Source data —
= = =

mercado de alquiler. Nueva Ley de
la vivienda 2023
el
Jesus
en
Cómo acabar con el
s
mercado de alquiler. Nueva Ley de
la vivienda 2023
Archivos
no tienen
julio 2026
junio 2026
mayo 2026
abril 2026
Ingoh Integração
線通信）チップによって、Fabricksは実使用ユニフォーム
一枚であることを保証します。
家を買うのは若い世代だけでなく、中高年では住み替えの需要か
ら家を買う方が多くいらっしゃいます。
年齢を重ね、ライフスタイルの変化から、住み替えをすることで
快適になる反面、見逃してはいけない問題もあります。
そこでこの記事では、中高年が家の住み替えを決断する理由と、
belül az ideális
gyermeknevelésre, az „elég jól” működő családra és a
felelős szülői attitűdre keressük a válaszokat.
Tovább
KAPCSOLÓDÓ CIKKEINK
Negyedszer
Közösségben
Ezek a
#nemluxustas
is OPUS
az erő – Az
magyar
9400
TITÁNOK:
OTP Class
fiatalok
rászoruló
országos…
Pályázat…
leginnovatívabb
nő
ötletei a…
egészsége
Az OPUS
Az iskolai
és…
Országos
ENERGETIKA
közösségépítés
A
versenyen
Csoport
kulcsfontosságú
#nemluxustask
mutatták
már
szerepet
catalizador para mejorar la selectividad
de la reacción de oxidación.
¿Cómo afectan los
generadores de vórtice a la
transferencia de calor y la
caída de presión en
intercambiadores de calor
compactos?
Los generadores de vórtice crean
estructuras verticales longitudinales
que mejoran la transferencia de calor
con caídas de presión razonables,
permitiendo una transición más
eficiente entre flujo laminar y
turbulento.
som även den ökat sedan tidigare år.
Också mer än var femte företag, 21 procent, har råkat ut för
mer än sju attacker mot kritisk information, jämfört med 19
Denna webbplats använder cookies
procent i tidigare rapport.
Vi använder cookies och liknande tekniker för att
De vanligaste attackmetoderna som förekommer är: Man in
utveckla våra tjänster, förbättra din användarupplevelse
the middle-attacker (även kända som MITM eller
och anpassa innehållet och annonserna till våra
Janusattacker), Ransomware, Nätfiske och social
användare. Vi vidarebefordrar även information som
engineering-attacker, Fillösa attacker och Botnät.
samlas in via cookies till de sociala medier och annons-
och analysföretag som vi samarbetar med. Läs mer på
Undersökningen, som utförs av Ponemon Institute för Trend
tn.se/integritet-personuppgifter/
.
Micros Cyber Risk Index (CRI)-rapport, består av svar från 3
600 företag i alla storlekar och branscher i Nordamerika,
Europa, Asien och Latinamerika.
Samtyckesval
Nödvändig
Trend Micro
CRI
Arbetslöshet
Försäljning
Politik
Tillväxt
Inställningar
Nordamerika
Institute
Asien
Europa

= = =

Exercise description — Reproduce all the data word for word.

Answer box —
mercado de alquiler. Nueva Ley de
la vivienda 2023
el
Jesus
en
Cómo acabar con el
s
mercado de alquiler. Nueva Ley de
la vivienda 2023
Archivos
no tienen
julio 2026
junio 2026
mayo 2026
abril 2026
Ingoh Integração
線通信）チップによって、Fabricksは実使用ユニフォーム
一枚であることを保証します。
家を買うのは若い世代だけでなく、中高年では住み替えの需要か
ら家を買う方が多くいらっしゃいます。
年齢を重ね、ライフスタイルの変化から、住み替えをすることで
快適になる反面、見逃してはいけない問題もあります。
そこでこの記事では、中高年が家の住み替えを決断する理由と、
belül az ideális
gyermeknevelésre, az „elég jól” működő családra és a
felelős szülői attitűdre keressük a válaszokat.
Tovább
KAPCSOLÓDÓ CIKKEINK
Negyedszer
Közösségben
Ezek a
#nemluxustas
is OPUS
az erő – Az
magyar
9400
TITÁNOK:
OTP Class
fiatalok
rászoruló
országos…
Pályázat…
leginnovatívabb
nő
ötletei a…
egészsége
Az OPUS
Az iskolai
és…
Országos
ENERGETIKA
közösségépítés
A
versenyen
Csoport
kulcsfontosságú
#nemluxustask
mutatták
már
szerepet
catalizador para mejorar la selectividad
de la reacción de oxidación.
¿Cómo afectan los
generadores de vórtice a la
transferencia de calor y la
caída de presión en
intercambiadores de calor
compactos?
Los generadores de vórtice crean
estructuras verticales longitudinales
que mejoran la transferencia de calor
con caídas de presión razonables,
permitiendo una transición más
eficiente entre flujo laminar y
turbulento.
som även den ökat sedan tidigare år.
Också mer än var femte företag, 21 procent, har råkat ut för
mer än sju attacker mot kritisk information, jämfört med 19
Denna webbplats använder cookies
procent i tidigare rapport.
Vi använder cookies och liknande tekniker för att
De vanligaste attackmetoderna som förekommer är: Man in
utveckla våra tjänster, förbättra din användarupplevelse
the middle-attacker (även kända som MITM eller
och anpassa innehållet och annonserna till våra
Janusattacker), Ransomware, Nätfiske och social
användare. Vi vidarebefordrar även information som
engineering-attacker, Fillösa attacker och Botnät.
samlas in via cookies till de sociala medier och annons-
och analysföretag som vi samarbetar med. Läs mer på
Undersökningen, som utförs av Ponemon Institute för Trend
tn.se/integritet-personuppgifter/
.
Micros Cyber Risk Index (CRI)-rapport, består av svar från 3
600 företag i alla storlekar och branscher i Nordamerika,
Europa, Asien och Latinamerika.
Samtyckesval
Nödvändig
Trend Micro
CRI
Arbetslöshet
Försäljning
Politik
Tillväxt
Inställningar
Nordamerika
Institute
Asien
Europa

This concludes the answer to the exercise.